More formally: You have lists of length $x$ and the number of comparisons is bounded above by $f(x) = m x^2$ for some $k>0$. You are plotting out $f(k+1) - f(k)$ at successive integers k. But this is a rough approximation to $f'(x)$ via $$ f'(x) \approx \frac{f(k+1) - f(k)}{(k+1) - (k)} = f(k+1) - f(k) $$ and $f'(x) = 2mx$ which is a linear function.

As further empirical testing

When I initialize rand_ints to be a strictly increasing list by changing line 4 to:

rand_ints = list(range(0, list_size))

I get comparison_count_averages as

[0.0, 0.0, 1.0, 2.0, 3.0, 4.0, 5.0, 6.0, 7.0, 8.0, 9.0, 10.0, 11.0, 12.0, 13.0, 14.0, 15.0, 16.0, 17.0, 18.0, 19.0, 20.0, 21.0, 22.0, 23.0]

and diffs as

[0, 1, 1, 1, 1, 1, 1, 1, 1, 1, 1, 1, 1, 1, 1, 1, 1, 1, 1, 1, 1, 1, 1]

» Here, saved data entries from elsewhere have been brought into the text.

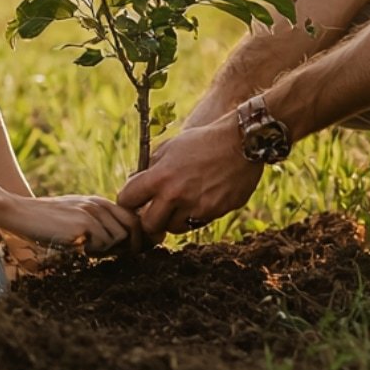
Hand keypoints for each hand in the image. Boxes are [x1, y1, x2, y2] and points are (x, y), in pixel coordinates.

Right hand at [0, 193, 139, 255]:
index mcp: (98, 202)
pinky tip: (77, 247)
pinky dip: (93, 251)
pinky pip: (101, 244)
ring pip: (117, 238)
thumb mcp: (76, 216)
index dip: (137, 236)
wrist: (21, 213)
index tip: (131, 251)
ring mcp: (91, 212)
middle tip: (109, 254)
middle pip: (131, 228)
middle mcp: (98, 204)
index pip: (132, 217)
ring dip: (106, 249)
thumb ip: (97, 224)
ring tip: (87, 248)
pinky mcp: (83, 223)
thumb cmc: (47, 221)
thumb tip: (120, 245)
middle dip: (126, 245)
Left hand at [117, 119, 263, 243]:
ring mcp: (195, 207)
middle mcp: (175, 195)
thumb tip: (135, 183)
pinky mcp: (214, 213)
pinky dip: (193, 217)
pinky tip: (198, 201)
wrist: (242, 143)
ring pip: (173, 228)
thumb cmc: (203, 141)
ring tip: (179, 204)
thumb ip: (151, 167)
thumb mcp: (170, 146)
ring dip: (172, 220)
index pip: (127, 200)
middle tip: (154, 210)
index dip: (127, 201)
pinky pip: (196, 224)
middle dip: (148, 219)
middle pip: (148, 225)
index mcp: (160, 176)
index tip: (133, 201)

These results are consistent with a best-case runtime complexity of $O(n)$.

Likewise when I initialize rand_ints to be a strictly decreasing list by changing line 4 to:

rand_ints = list(range(list_size, 0, -1))

I get comparison_count_averages as

[0.0, 0.0, 2.0, 6.0, 12.0, 20.0, 30.0, 42.0, 56.0, 72.0, 90.0, 110.0, 132.0, 156.0, 182.0, 210.0, 240.0, 272.0, 306.0, 342.0, 380.0, 420.0, 462.0, 506.0, 552.0]

and diffs as

[0, 2, 4, 6, 8, 10, 12, 14, 16, 18, 20, 22, 24, 26, 28, 30, 32, 34, 36, 38, 40, 42, 44]

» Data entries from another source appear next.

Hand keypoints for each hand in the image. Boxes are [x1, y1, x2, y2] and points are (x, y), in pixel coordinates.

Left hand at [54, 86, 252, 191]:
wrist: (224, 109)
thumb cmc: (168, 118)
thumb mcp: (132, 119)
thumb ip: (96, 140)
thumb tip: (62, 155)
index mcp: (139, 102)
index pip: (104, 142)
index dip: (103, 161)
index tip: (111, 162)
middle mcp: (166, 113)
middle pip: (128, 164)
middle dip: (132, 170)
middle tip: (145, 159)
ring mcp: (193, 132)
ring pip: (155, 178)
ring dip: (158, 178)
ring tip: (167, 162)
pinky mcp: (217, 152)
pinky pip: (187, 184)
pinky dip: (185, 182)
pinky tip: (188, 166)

These results are consistent with a worst-case runtime complexity of $O(n^2)$.

Finally changing line 4 back to initializing a list of random elements

rand_ints = random.sample(range(0, list_size), list_size)

and then running over larger lists (lines 24-35):

# sort_up_to_list_of_size = 25
number_of_sorts_per_list_length = 400
# list_lengths = range(1,25,1) # original
list_lengths = range(5,100,5)

# for i in range(sort_up_to_list_of_size):
for n in list_lengths:
    comparison_count = 0
    for j in range(number_of_sorts_per_list_length):
        comparison_count = comparison_count + bubble_sort(n)
    comparison_count_averages.append(comparison_count / number_of_sorts_per_list_length)
#    list_size = list_size + 1

I get comparison_count_averages (in one run, is not deterministic as the lists are random) as

[14.48, 66.105, 162.89, 304.5225, 485.22, 714.3425, 1003.0, 1315.7625, 1670.46, 2089.115, 2547.45, 3047.94, 3614.56, 4200.375, 4872.715, 5581.9425, 6260.94, 7082.175, 7931.015]

and diffs as

[51, 96, 141, 180, 229, 288, 312, 354, 418, 458, 500, 566, 585, 672, 709, 678, 821]

These results are consistent with an average-case runtime complexity of $O(n^2)$.